Office of the Vice President for Global Communications

Thursday, September 10, 2009

Where have all the flowers gone? Budget cuts reduce annual plantings

By Mary Jo Frank
Public Affairs

Budget pruning efforts will result in fewer blooms on the Ann Arbor campus this fall and next spring and summer.

Forestry Facts

• U-M maintains approximately 7,200 ornamental, shade and evergreen trees in areas supported by the general fund.

• In fiscal year 2003, U-M budgeted $60,000 for general fund tree replacement. Due to budget pressures, the amount allocated for tree replacement was reduced to $45,000 in fiscal year 2008, further reduced to $20,000 in 2009 and eliminated in fiscal year 2010. The decision to eliminate the program was based on plans to preserve core services and suspend programs that could be easily brought back.

• U-M lost 183 trees in FY 2009 and 162 trees in FY 2008 due to insects and disease, weather conditions, mechanical damage and old age.

• Tree losses from disease and natural senescence have been most numerous on Central Campus this year. Grounds Services replaced 71 trees in FY 2008 and 64 trees in FY 2009 with general funds. No trees were planted in spring 2009.

The number of annuals — everything from marigolds and petunias to snapdragons — will be reduced on parts of the campus supported by the general fund budget.

The reduction of 12,000 square feet of annual plantings and bulbs — primarily from Central Campus, especially Ingalls Mall and the Diag — will save some $152,000 per year, reports John Lawter, associate director of Plant Building and Grounds Services.

“This was a very tough decision. We had to weigh the costs and benefits of keeping the campus clean and well maintained against the aesthetic appeal of showy flower displays,” Lawter says.

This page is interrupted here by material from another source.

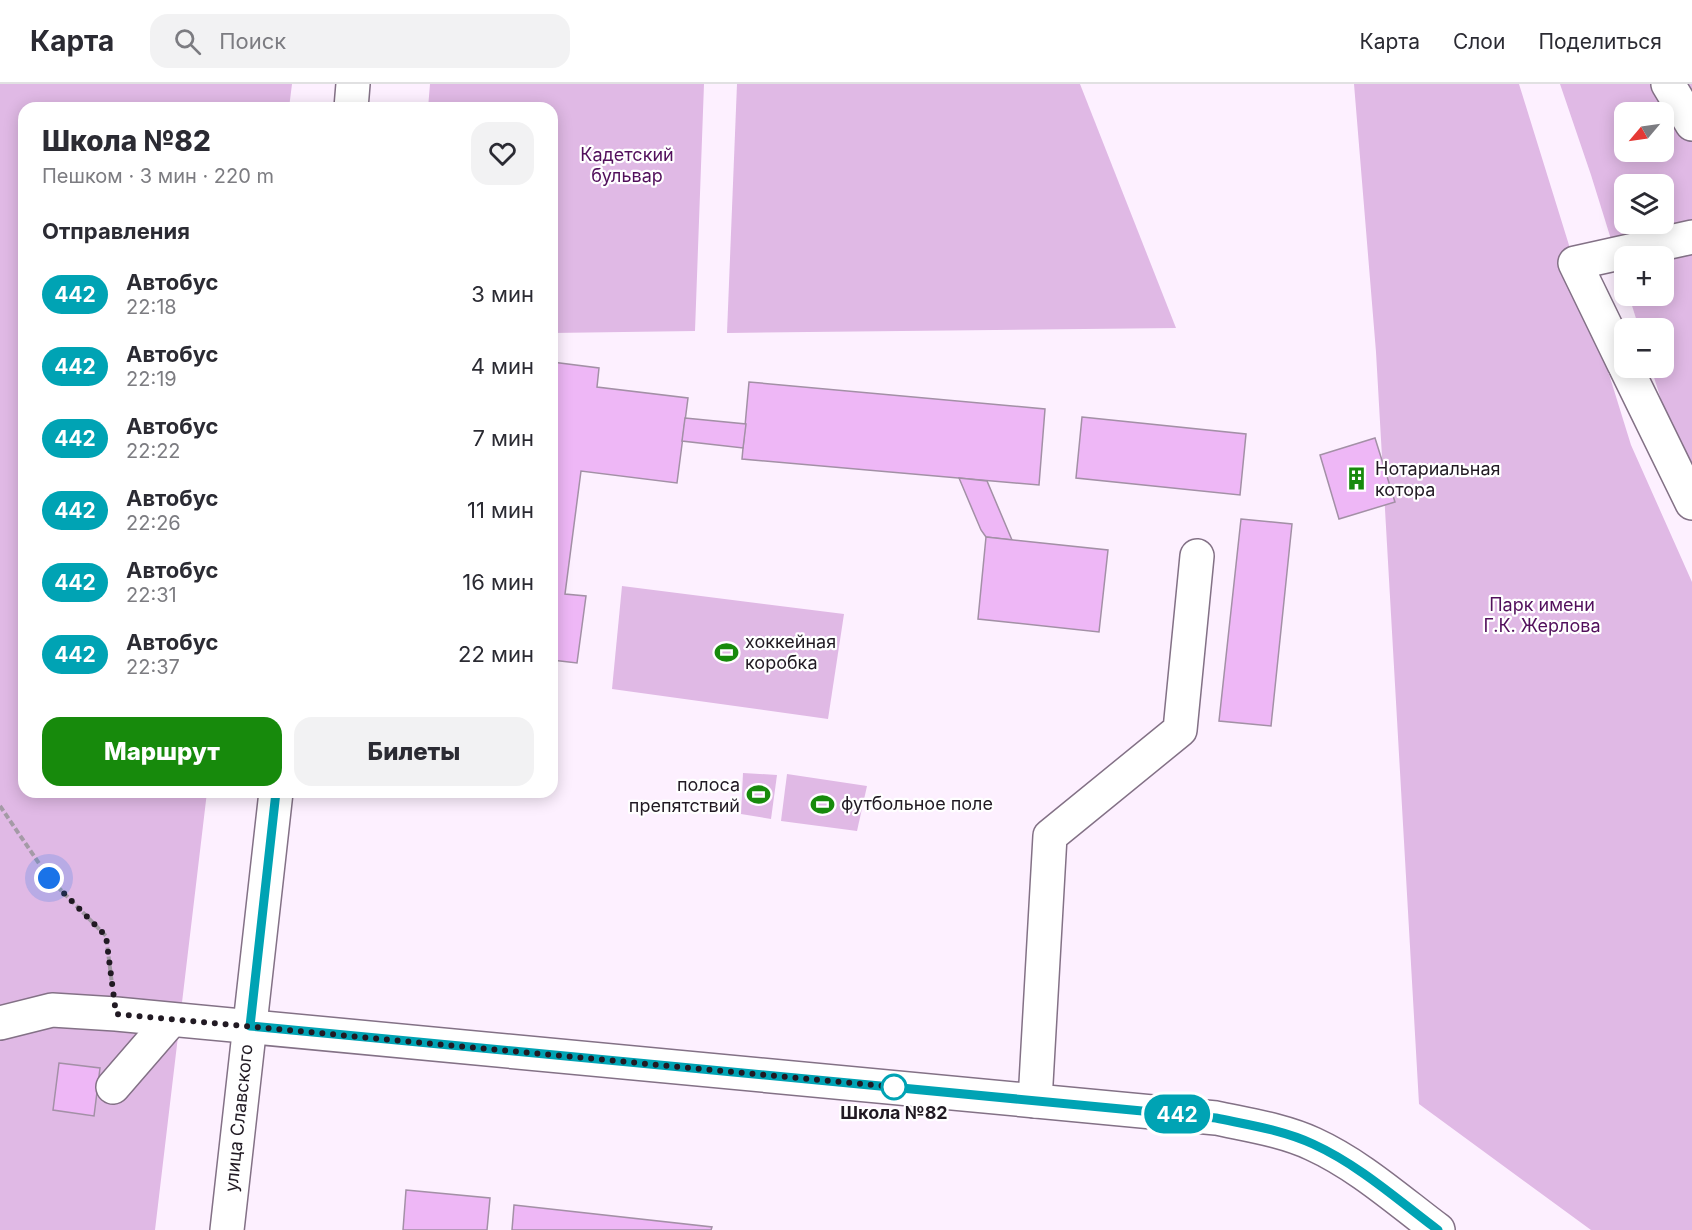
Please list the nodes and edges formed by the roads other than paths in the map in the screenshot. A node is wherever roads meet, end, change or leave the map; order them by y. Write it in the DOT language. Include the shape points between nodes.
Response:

Most of the perennials, such as hostas and grasses, will stay, although some plant beds will be removed. Also, the colorful beds and pots of showy flowers that long have been a campus hallmark are still an option for self-supporting auxiliary units such as the U-M Health System, Intercollegiate Athletics, and Student Housing and Student Unions.

To save money, U-M also has put a hold on its tree replacement program, increased its no-mow program, and has cut back on turf renovation and irrigation crew staffing.

The no-mow program allows remote lawn areas to revert to prairie where it least affects appearances. In addition to saving labor, this program reduces the polluting side effects of mowing, and increases wildlife habitat. All of these areas currently are located on North Campus.

All told, these reductions, along with the cut in flowering annuals, equal $280,000.

“We’ll continue to maintain landscaping elements and infrastructure that are costly to replace once lost, such as pavements, lawns, irrigation systems, and our existing trees and shrubs. Our goal is to keep the campus clean and green until such time as we can bring the color back,” Lawter says.

The Ann Arbor campus has 14,005 trees, more than 275 acres of turf and 96 acres of sidewalks, steps and plazas.

Plant Building and Grounds Services has no plans to reduce its full-time staff. All the cuts mentioned will result in reduced temporary seasonal staffing. This summer, Plant Building and Grounds Services hired 43 temporary staff, 17 fewer than in the past.